More literal power

ESSENCE - Ligaya Rabago - Visaya - The Freeman

Even though some schools have only recently begun their academic year, they have already scheduled a significant event for August. In addition, many of our teachers are planning numerous activities to make the celebration of language month in August more pertinent and meaningful.

Speaking, writing, and reading are all basic components of language use as a daily way of expression and communication. By seeing how others use language and the words and phrases they naturally combine, we might discover more about ourselves and the motivations behind our actions.

In order to understand what makes language unique and universal, how it is taught, and how it changes over time, linguists study language. They see language as a cultural, social, and psychological phenomenon.

Knowing the causes and mechanisms of language variation reveals the diversity of what makes a human. Finding the commonalities among languages can help us comprehend the essence of our humanity.

According to one study, seemingly innocent statements like "girls are as good as boys at math" might covertly reinforce sexist prejudices. The grammatical structure of the phrase suggests that being strong in arithmetic is more frequent or natural for boys than for girls.

Language can play a big role in how we and others perceive the world, and linguists work to discover what words and phrases can influence us, unknowingly.

Linguists analyze how certain speech patterns correspond to particular behaviors, including how language can impact people’s buying decisions or influence their social media use. For example, in one research paper, a group of Stanford researchers examined the differences in how Republicans and Democrats express themselves online to better understand how a polarization of beliefs can occur on social media.

Our time is incredibly divided.
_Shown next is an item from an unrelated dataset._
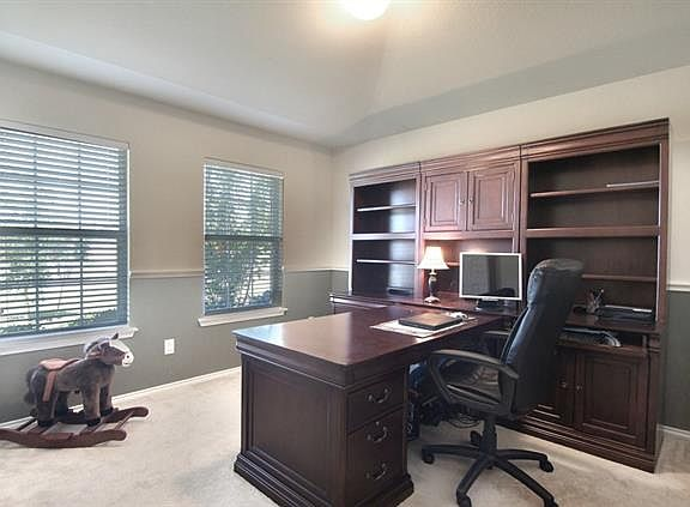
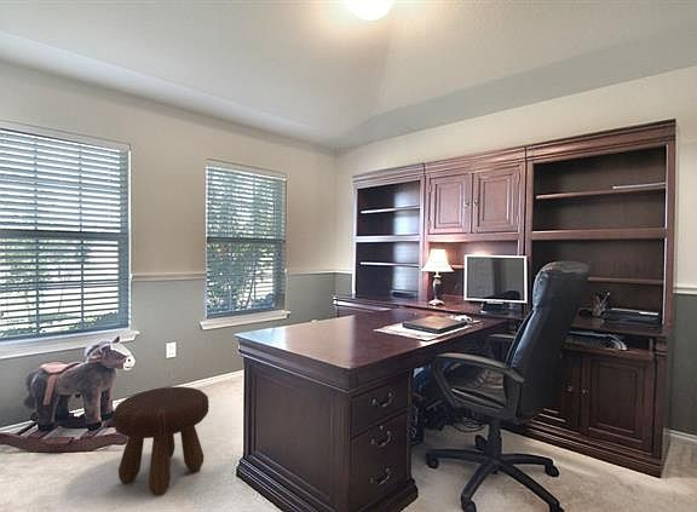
+ footstool [110,385,211,496]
The first step in figuring out how we might aid in rapprochement is understanding what various groups of people say and why.
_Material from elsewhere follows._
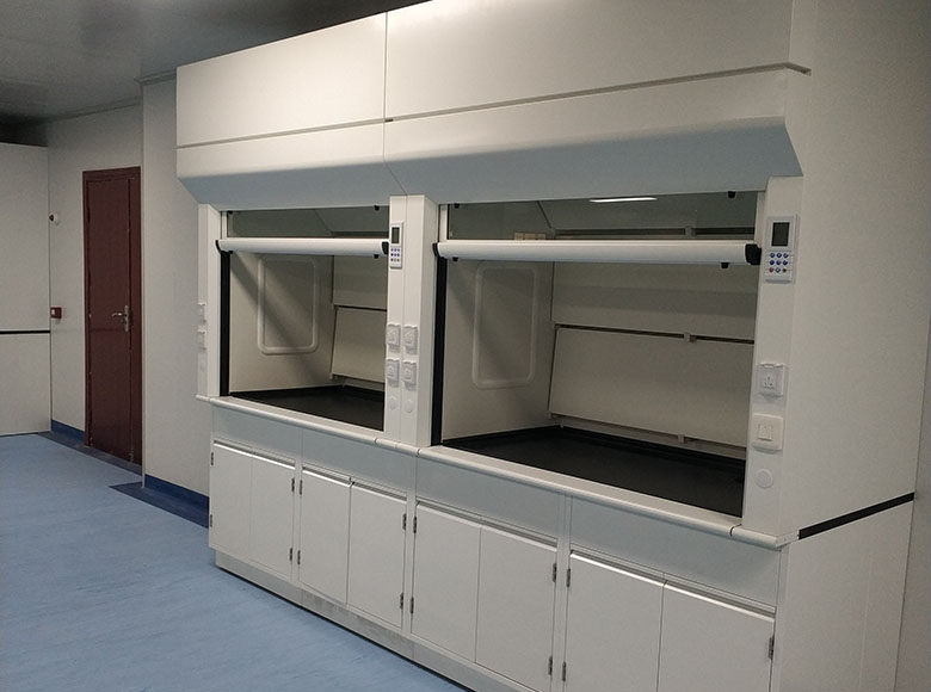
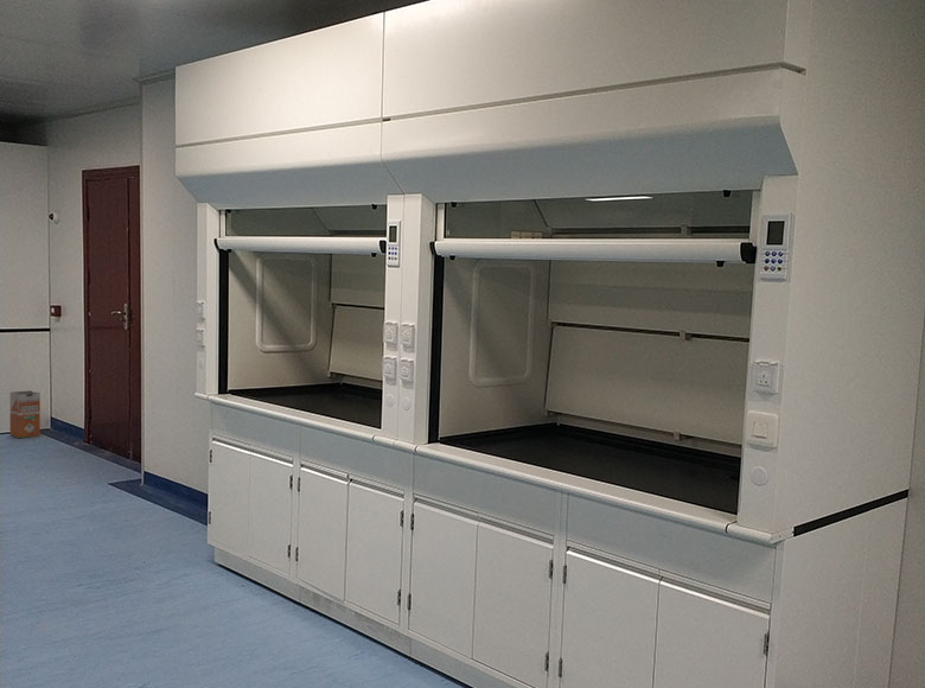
+ waste bin [9,390,42,439]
Despite what dictionaries say, language is more than just words. Yes, most of us express ourselves verbally, whether in writing, speech, or sign language, but most of our communication also incorporates body language, which includes our facial expressions, physical cues, and "speaking" with our eyes. The social practice of talking with others, which is essential to us as a species but is not the only reason we do it, is served by language regardless of its form. In essence, language is a tool for communicating ideas, and as such, it has a power that is rarely recognized.

Language isn't much use if no one is listening to what we say. It differs from taking in the knowledge, understanding what is being said, and acting on it. We can detect someone speaking to us by sight, sound, touch, or any other sense. Listening is a disappearing art because we currently put too much focus on "talking," which adds to the issue.

The 'future leaders of tomorrow' are obviously not worth listening to until the future really happens. Additionally, whether well-intentioned or self-righteous, when we speak for them, it doesn't necessarily make their message louder; rather, it only serves to further cement our position as their self-appointed mouthpieces.

Finally, unlike what most people think, language has more literal power. When we speak, language has the power to alter reality. Why is the relationship between language and power not more widely recognized?